From Megan’s hug that morning, Diana intuited a couple of things about her daughter. One: the girl was in love. This she knew because it was an established medical fact that love could turn sulky adolescent girls into sentimental and affectionate daughters. Two: not only was her daughter in love but she was sexually active as well—for the pheromones in their house were so thick you could wipe them from the walls. Every room smelled of mushrooms and musk; Diana couldn’t even
look
at Megan without being transported back to her sixteenth year when she, too, carried around a constant steely ache between her legs.

One night she stood in the kitchen chopping vegetables. Frank was sitting at the island, reading through a pleading file, his glasses perched crookedly on his nose. The news was on, and outside a neighborhood dog was barking. But the smell! Megan had just walked out of the room, and her aroma had even managed to overpower the sweet Vidalia onions Diana was slicing. Diana was certain that Frank would notice. How could he not? They could go upstairs, make love, and eat dinner late.
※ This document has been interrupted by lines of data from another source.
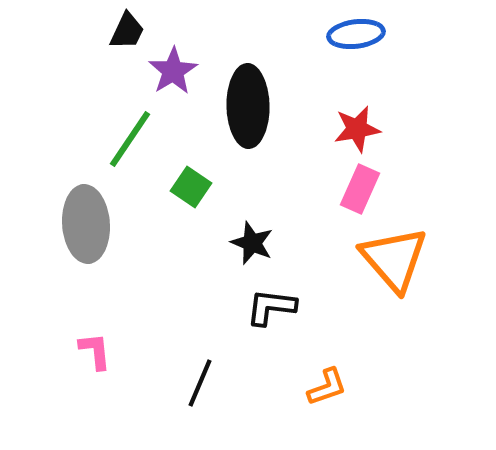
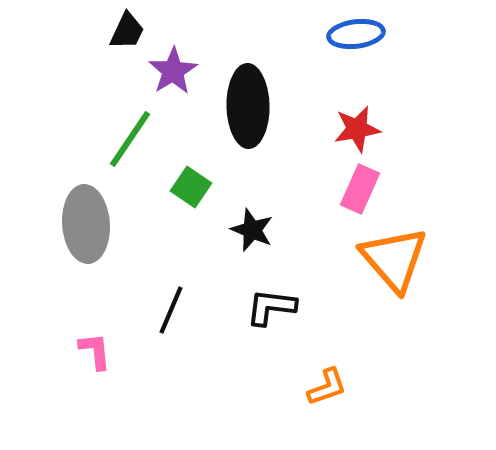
black star: moved 13 px up
black line: moved 29 px left, 73 px up
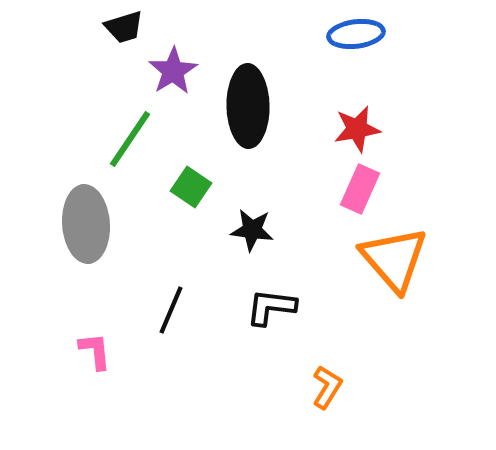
black trapezoid: moved 3 px left, 4 px up; rotated 48 degrees clockwise
black star: rotated 15 degrees counterclockwise
orange L-shape: rotated 39 degrees counterclockwise
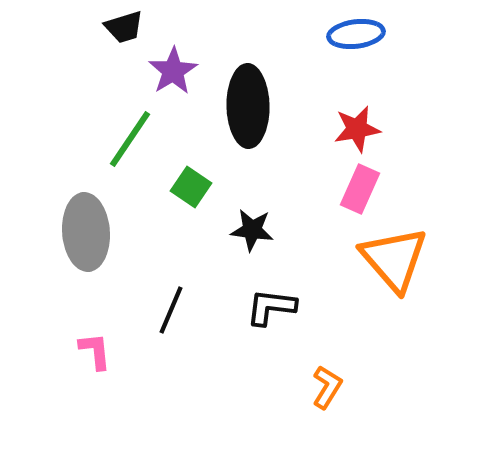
gray ellipse: moved 8 px down
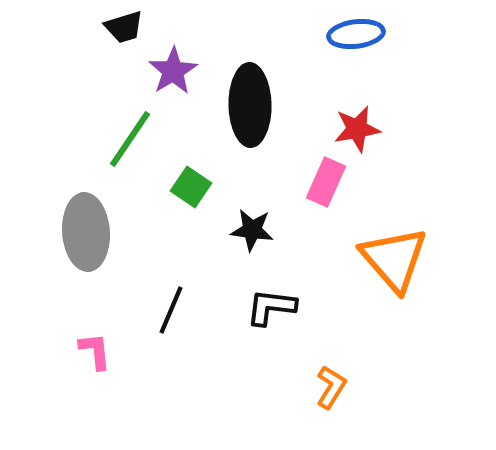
black ellipse: moved 2 px right, 1 px up
pink rectangle: moved 34 px left, 7 px up
orange L-shape: moved 4 px right
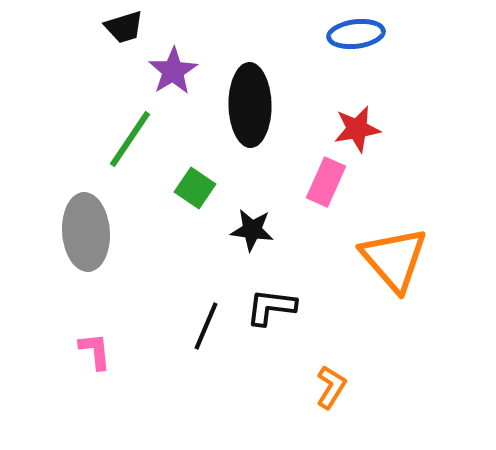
green square: moved 4 px right, 1 px down
black line: moved 35 px right, 16 px down
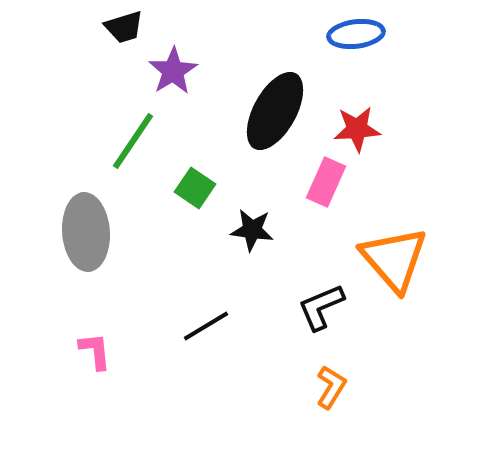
black ellipse: moved 25 px right, 6 px down; rotated 30 degrees clockwise
red star: rotated 6 degrees clockwise
green line: moved 3 px right, 2 px down
black L-shape: moved 50 px right; rotated 30 degrees counterclockwise
black line: rotated 36 degrees clockwise
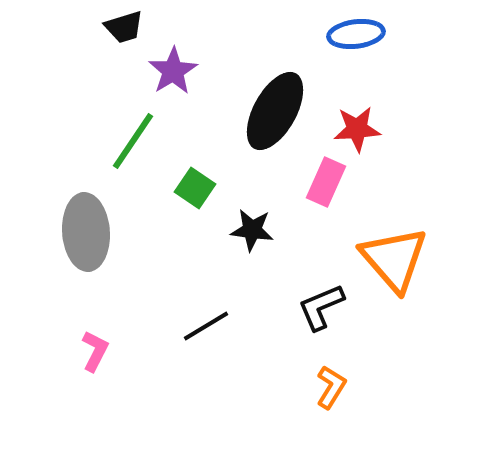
pink L-shape: rotated 33 degrees clockwise
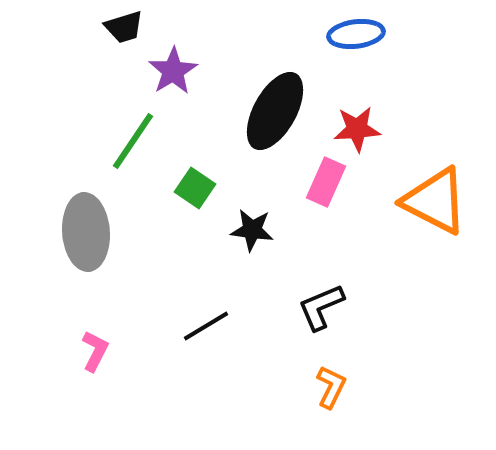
orange triangle: moved 41 px right, 58 px up; rotated 22 degrees counterclockwise
orange L-shape: rotated 6 degrees counterclockwise
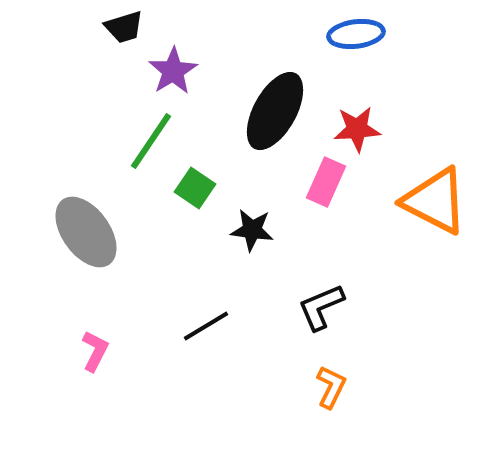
green line: moved 18 px right
gray ellipse: rotated 32 degrees counterclockwise
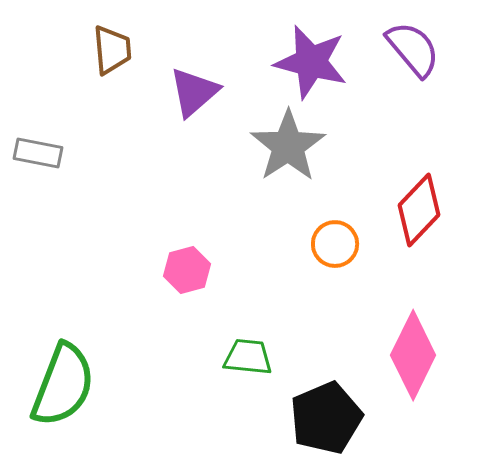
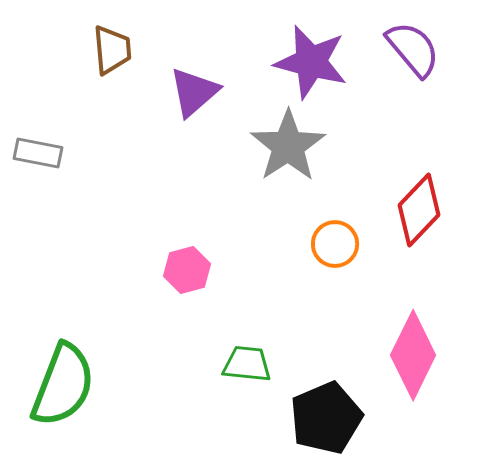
green trapezoid: moved 1 px left, 7 px down
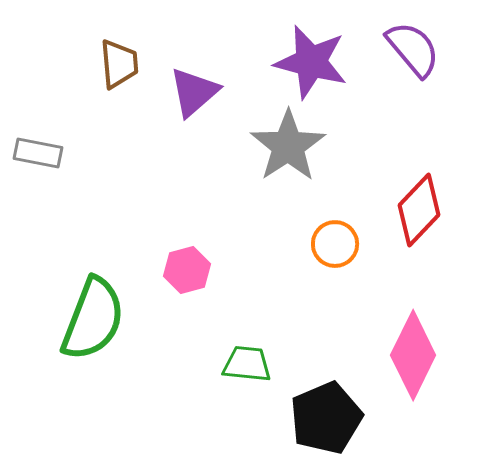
brown trapezoid: moved 7 px right, 14 px down
green semicircle: moved 30 px right, 66 px up
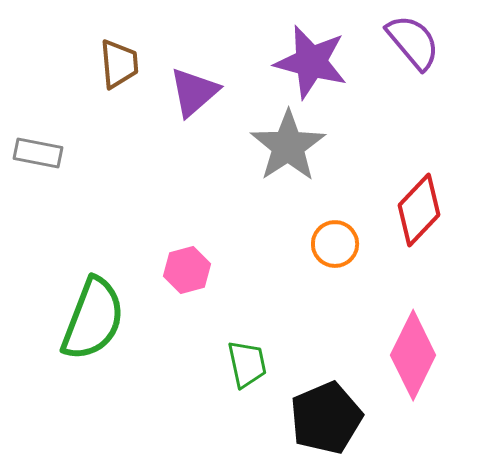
purple semicircle: moved 7 px up
green trapezoid: rotated 72 degrees clockwise
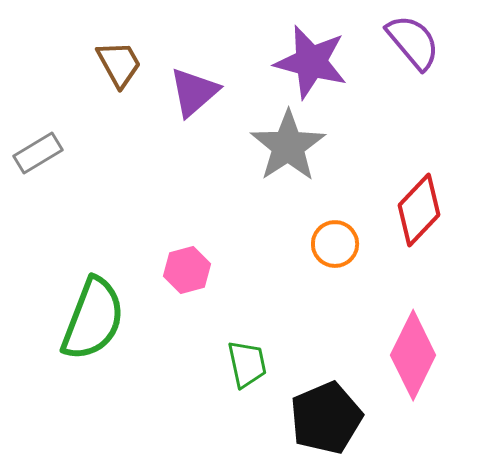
brown trapezoid: rotated 24 degrees counterclockwise
gray rectangle: rotated 42 degrees counterclockwise
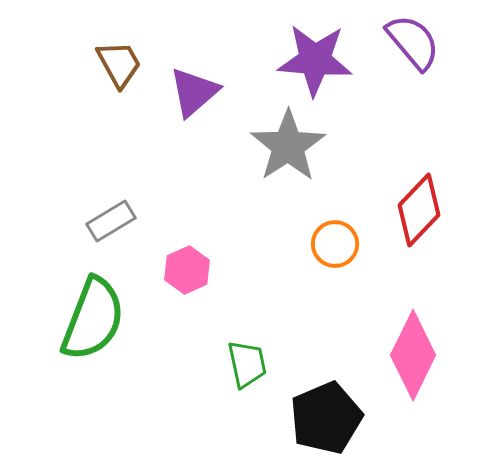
purple star: moved 4 px right, 2 px up; rotated 10 degrees counterclockwise
gray rectangle: moved 73 px right, 68 px down
pink hexagon: rotated 9 degrees counterclockwise
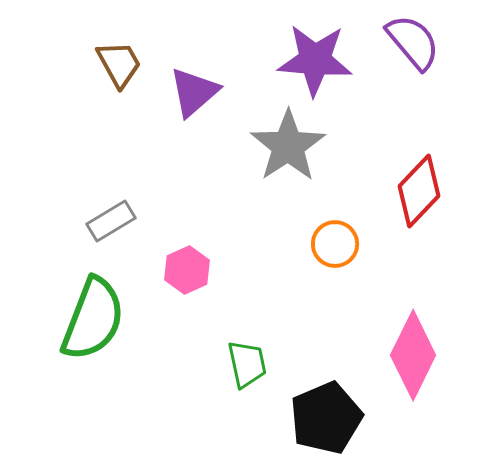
red diamond: moved 19 px up
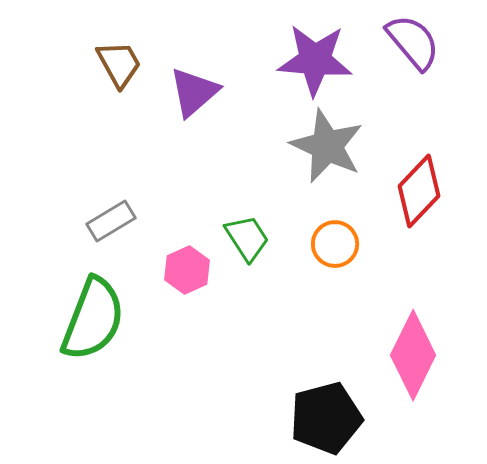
gray star: moved 39 px right; rotated 14 degrees counterclockwise
green trapezoid: moved 126 px up; rotated 21 degrees counterclockwise
black pentagon: rotated 8 degrees clockwise
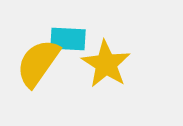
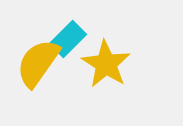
cyan rectangle: rotated 48 degrees counterclockwise
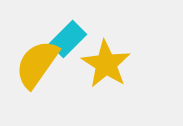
yellow semicircle: moved 1 px left, 1 px down
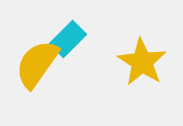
yellow star: moved 36 px right, 2 px up
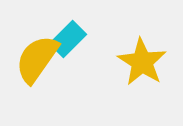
yellow semicircle: moved 5 px up
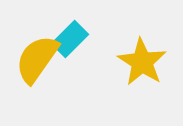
cyan rectangle: moved 2 px right
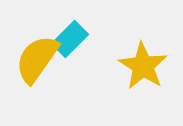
yellow star: moved 1 px right, 4 px down
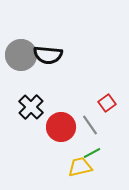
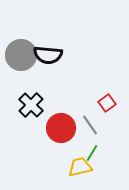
black cross: moved 2 px up
red circle: moved 1 px down
green line: rotated 30 degrees counterclockwise
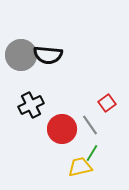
black cross: rotated 20 degrees clockwise
red circle: moved 1 px right, 1 px down
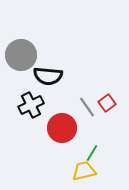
black semicircle: moved 21 px down
gray line: moved 3 px left, 18 px up
red circle: moved 1 px up
yellow trapezoid: moved 4 px right, 4 px down
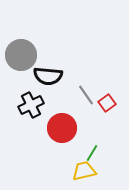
gray line: moved 1 px left, 12 px up
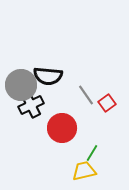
gray circle: moved 30 px down
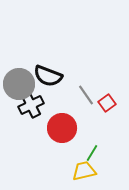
black semicircle: rotated 16 degrees clockwise
gray circle: moved 2 px left, 1 px up
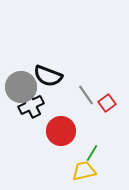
gray circle: moved 2 px right, 3 px down
red circle: moved 1 px left, 3 px down
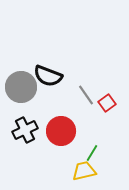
black cross: moved 6 px left, 25 px down
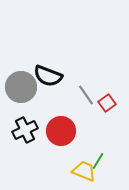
green line: moved 6 px right, 8 px down
yellow trapezoid: rotated 35 degrees clockwise
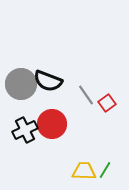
black semicircle: moved 5 px down
gray circle: moved 3 px up
red circle: moved 9 px left, 7 px up
green line: moved 7 px right, 9 px down
yellow trapezoid: rotated 20 degrees counterclockwise
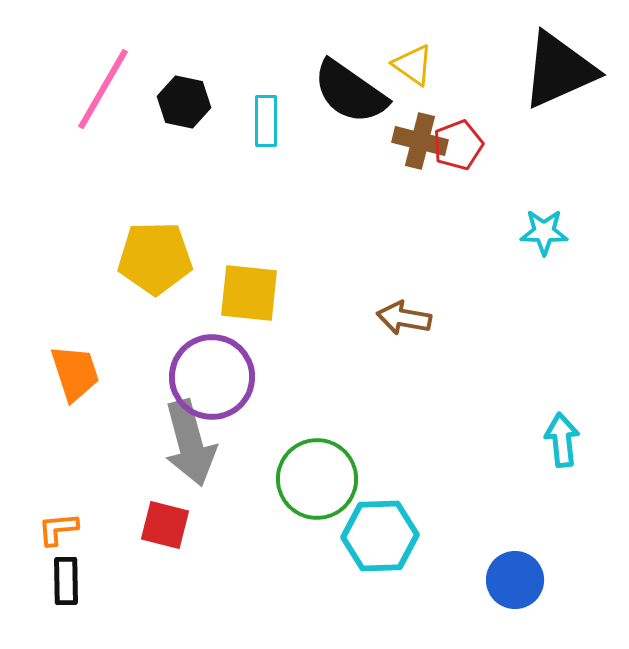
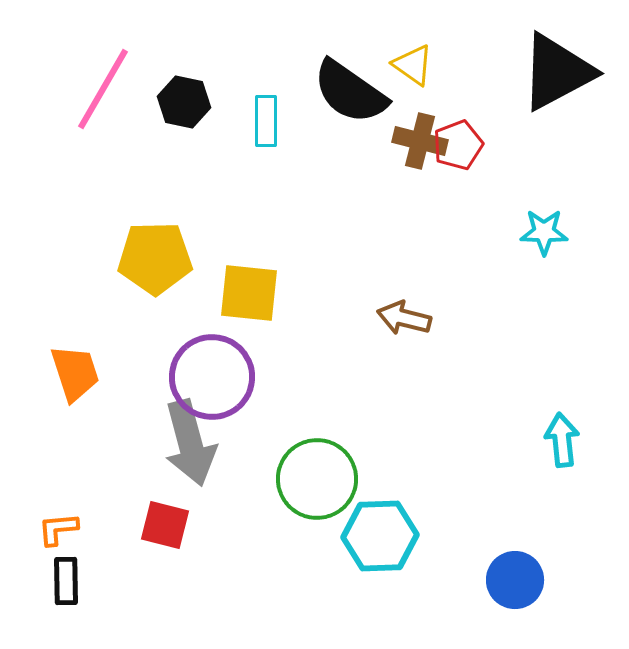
black triangle: moved 2 px left, 2 px down; rotated 4 degrees counterclockwise
brown arrow: rotated 4 degrees clockwise
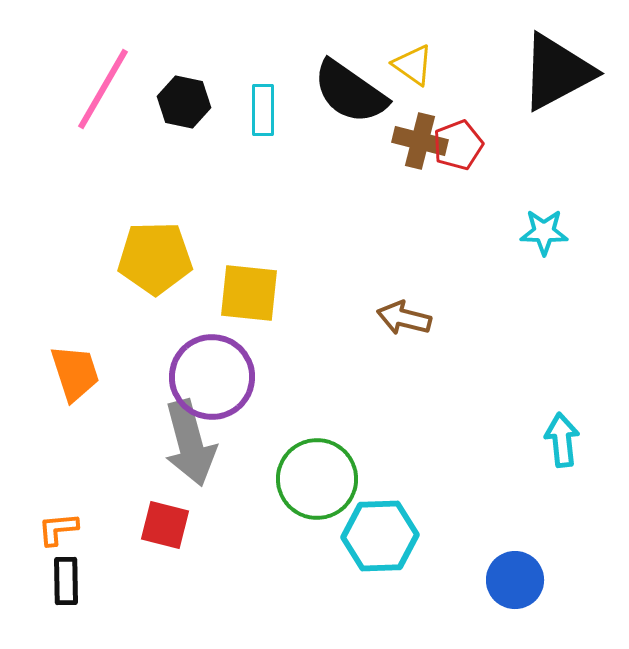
cyan rectangle: moved 3 px left, 11 px up
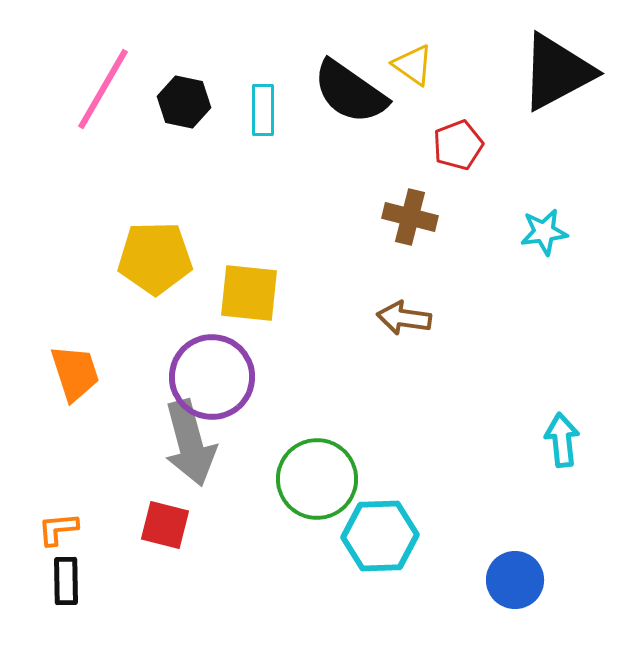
brown cross: moved 10 px left, 76 px down
cyan star: rotated 9 degrees counterclockwise
brown arrow: rotated 6 degrees counterclockwise
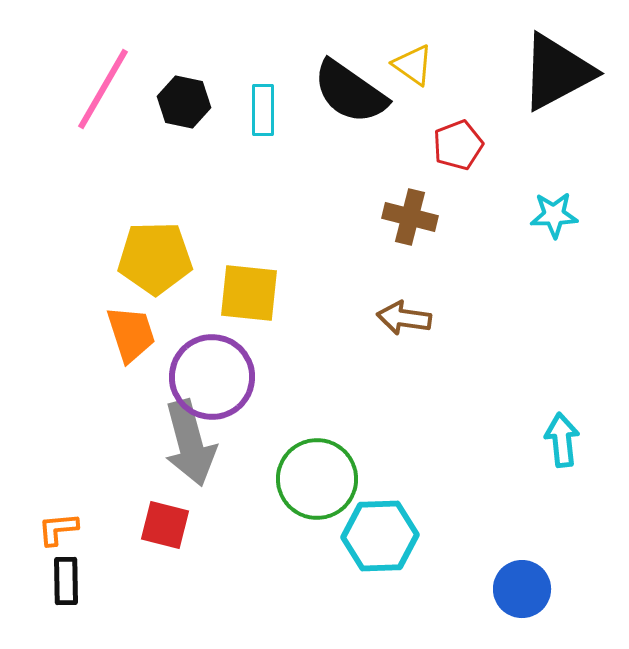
cyan star: moved 10 px right, 17 px up; rotated 6 degrees clockwise
orange trapezoid: moved 56 px right, 39 px up
blue circle: moved 7 px right, 9 px down
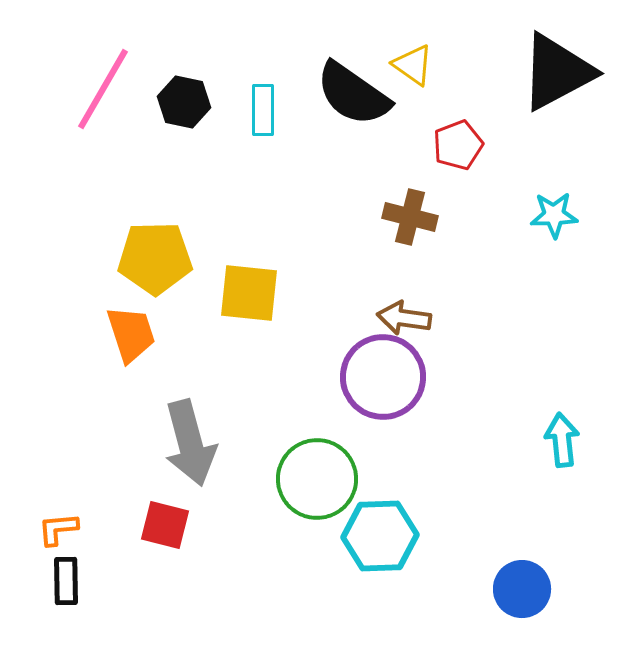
black semicircle: moved 3 px right, 2 px down
purple circle: moved 171 px right
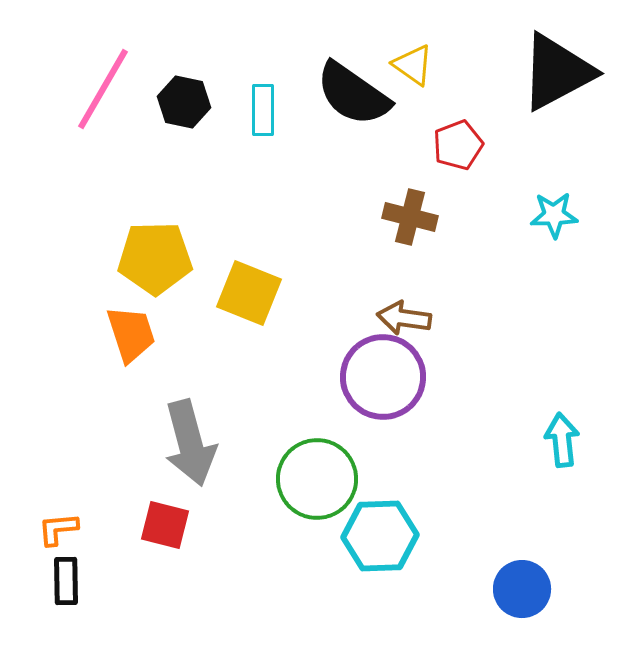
yellow square: rotated 16 degrees clockwise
She kept waiting for him to put down the pleading file, but when he did, he took off his glasses and picked up the remote control and changed news stations.

Diana went back to chopping onions, and wondered how it was she had gotten so old, so quickly.

—————

That spring, when Bill turned seventeen, his parents gave him a digital camera. The first thing he wanted to do was use it with Megan.

“Forget it!” she exclaimed when she realized just what he meant. They were upstairs in Bill’s room, a dark messy alcove with an unmade trundle bed and shuttered windows. Bill had gotten a new sound system for his birthday, and the boxy components lay scattered on the carpet like oversize blocks.